Who is Kathleen McLaughlin, Walmart’s CSO?

From its beginnings as a small discount retailer in Arkansas, Walmart has become perhaps the most well-known name in retail.
It operates more than 10,000 stores and employs more than two million people – unquestionably an enormous impact.
Kathleen McLaughlin is Walmart’s Chief Sustainability Officer, responsible for how the company is trying to have a positive impact on the world.
Her teams work with Walmart associates, suppliers, nonprofit organisations and countless others to make improvements to ESG systems.
She also serves as Chair of the Walmart Foundation Board of Directors, its corporate philanthropy arm.
Kathleen has been recognised as number three in Sustainability Magazine’s Top 250 Women in Sustainability 2025.
Kathleen McLaughlin’s career
Kathleen earned a Bachelor of Science in Electrical Engineering from Boston University and a Master of Arts in Politics, Philosophy and Economics from Oxford University.
Before joining Walmart in 2013, she spent more than 20 years with McKinsey & Company where she led work in strategy and organisation transformation.
She joined Walmart as its Chief Sustainability Officer and was President of the Walmart Foundation before becoming Chair of its Board of Directors in 2024.
Under her leadership, Walmart has engaged nearly 6,000 suppliers through Project Gigaton, the company’s ambition to reduce or avoid one billion tonnes of greenhouse gases from its global value chain by 2030.
The company achieved this six years early in 2024.
Walmart’s sustainability goals
Walmart aims to reach zero emissions across its global operations by 2040 – without carbon offsets.
To help achieve this, it aims to harvest enough wind, solar and other energy sources to power its facilities with 100% renewable energy by 2035 and transition to low impact refrigerants for cooling and electrified equipment for heating by 2040.
“We must all take urgent, sustained action to reverse nature loss and emissions before we reach a tipping point from which we will not recover,” Kathleen says.
“People have pushed past the earth's natural limits.
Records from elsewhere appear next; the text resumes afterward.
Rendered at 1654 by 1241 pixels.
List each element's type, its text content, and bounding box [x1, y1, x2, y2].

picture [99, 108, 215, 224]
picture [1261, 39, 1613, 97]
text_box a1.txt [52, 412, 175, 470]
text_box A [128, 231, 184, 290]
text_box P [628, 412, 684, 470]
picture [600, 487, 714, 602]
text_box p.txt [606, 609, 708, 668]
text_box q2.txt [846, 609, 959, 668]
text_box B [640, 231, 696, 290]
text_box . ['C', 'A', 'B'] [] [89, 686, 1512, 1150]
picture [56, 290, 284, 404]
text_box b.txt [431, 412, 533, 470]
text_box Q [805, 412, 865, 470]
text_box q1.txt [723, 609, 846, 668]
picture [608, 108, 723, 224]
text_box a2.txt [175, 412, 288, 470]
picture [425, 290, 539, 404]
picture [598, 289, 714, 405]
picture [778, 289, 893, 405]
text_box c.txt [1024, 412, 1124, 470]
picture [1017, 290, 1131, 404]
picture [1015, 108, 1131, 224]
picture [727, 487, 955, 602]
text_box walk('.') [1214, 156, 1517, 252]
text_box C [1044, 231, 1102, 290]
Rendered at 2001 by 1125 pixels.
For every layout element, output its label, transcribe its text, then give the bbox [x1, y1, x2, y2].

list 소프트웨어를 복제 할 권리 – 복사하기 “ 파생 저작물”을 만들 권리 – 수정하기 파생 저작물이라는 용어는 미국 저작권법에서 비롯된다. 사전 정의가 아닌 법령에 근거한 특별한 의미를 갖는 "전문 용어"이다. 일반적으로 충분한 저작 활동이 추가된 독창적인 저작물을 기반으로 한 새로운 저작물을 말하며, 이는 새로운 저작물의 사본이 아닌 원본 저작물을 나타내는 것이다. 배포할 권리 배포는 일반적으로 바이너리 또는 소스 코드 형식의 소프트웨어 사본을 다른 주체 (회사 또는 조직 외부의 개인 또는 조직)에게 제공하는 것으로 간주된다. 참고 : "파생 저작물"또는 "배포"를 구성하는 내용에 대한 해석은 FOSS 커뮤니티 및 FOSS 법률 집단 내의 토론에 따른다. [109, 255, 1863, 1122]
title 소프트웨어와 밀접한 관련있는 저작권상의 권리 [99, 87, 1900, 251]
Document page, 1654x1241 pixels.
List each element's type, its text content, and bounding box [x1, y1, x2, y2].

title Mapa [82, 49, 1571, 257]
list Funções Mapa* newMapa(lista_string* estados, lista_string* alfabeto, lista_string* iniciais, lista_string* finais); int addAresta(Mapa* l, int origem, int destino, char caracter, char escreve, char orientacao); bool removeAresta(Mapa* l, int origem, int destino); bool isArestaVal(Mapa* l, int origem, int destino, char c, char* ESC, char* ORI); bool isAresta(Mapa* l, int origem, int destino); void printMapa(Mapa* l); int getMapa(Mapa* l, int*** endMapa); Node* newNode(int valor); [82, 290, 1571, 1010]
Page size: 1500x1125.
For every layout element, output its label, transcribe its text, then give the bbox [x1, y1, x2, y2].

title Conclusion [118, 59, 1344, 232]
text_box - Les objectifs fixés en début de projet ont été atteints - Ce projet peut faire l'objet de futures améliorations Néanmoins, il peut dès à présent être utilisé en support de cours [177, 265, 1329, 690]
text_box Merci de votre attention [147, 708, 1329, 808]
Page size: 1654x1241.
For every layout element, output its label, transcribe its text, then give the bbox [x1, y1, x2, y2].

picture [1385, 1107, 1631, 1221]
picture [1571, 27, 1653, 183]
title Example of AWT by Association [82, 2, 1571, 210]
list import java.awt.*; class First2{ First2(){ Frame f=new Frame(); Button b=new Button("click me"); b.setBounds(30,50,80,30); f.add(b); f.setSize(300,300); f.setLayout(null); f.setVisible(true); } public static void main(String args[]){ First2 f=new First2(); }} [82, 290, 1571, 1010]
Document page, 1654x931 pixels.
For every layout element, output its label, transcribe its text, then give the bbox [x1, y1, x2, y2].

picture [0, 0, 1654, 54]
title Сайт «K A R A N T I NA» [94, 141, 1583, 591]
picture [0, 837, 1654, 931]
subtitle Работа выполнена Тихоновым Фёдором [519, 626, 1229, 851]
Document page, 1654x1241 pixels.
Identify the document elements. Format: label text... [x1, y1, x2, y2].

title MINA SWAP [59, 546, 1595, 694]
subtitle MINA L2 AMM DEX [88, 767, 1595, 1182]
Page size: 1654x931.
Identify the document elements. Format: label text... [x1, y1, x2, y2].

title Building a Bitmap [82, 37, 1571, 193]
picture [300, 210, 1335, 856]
Healthy societies, resilient economies and thriving businesses rely on nature.
“Our vision at Walmart is to help transform food and product supply chains to be regenerative, working in harmony with nature - to protect, restore and sustainably use our natural resources.”
Sustainability initiatives at Walmart
Approximately one third of all food produced for human consumption goes to waste, also wasting the resources that went into producing it.
Walmart is targeting food waste by increasing the sell-through of its food products and donating unpurchased items to food banks and other charities.
In FY22, it donated more than 310 thousand tonnes of food in the US alone.
In partnership with organic materials recycler Denali, more than 1,400 stores have tech to help staff more easily separate unsold food from its packaging.
The programme, called Zero Depack, removes expired food, which is destined for the waste stream, from its packaging.
The Walmart Foundation is also working with Goodwill Industries International to conduct a world-first traceability study.
It hopes to inform reuse and recycling strategies and help to shape industry standards for traceability and product lifecycle stewardship.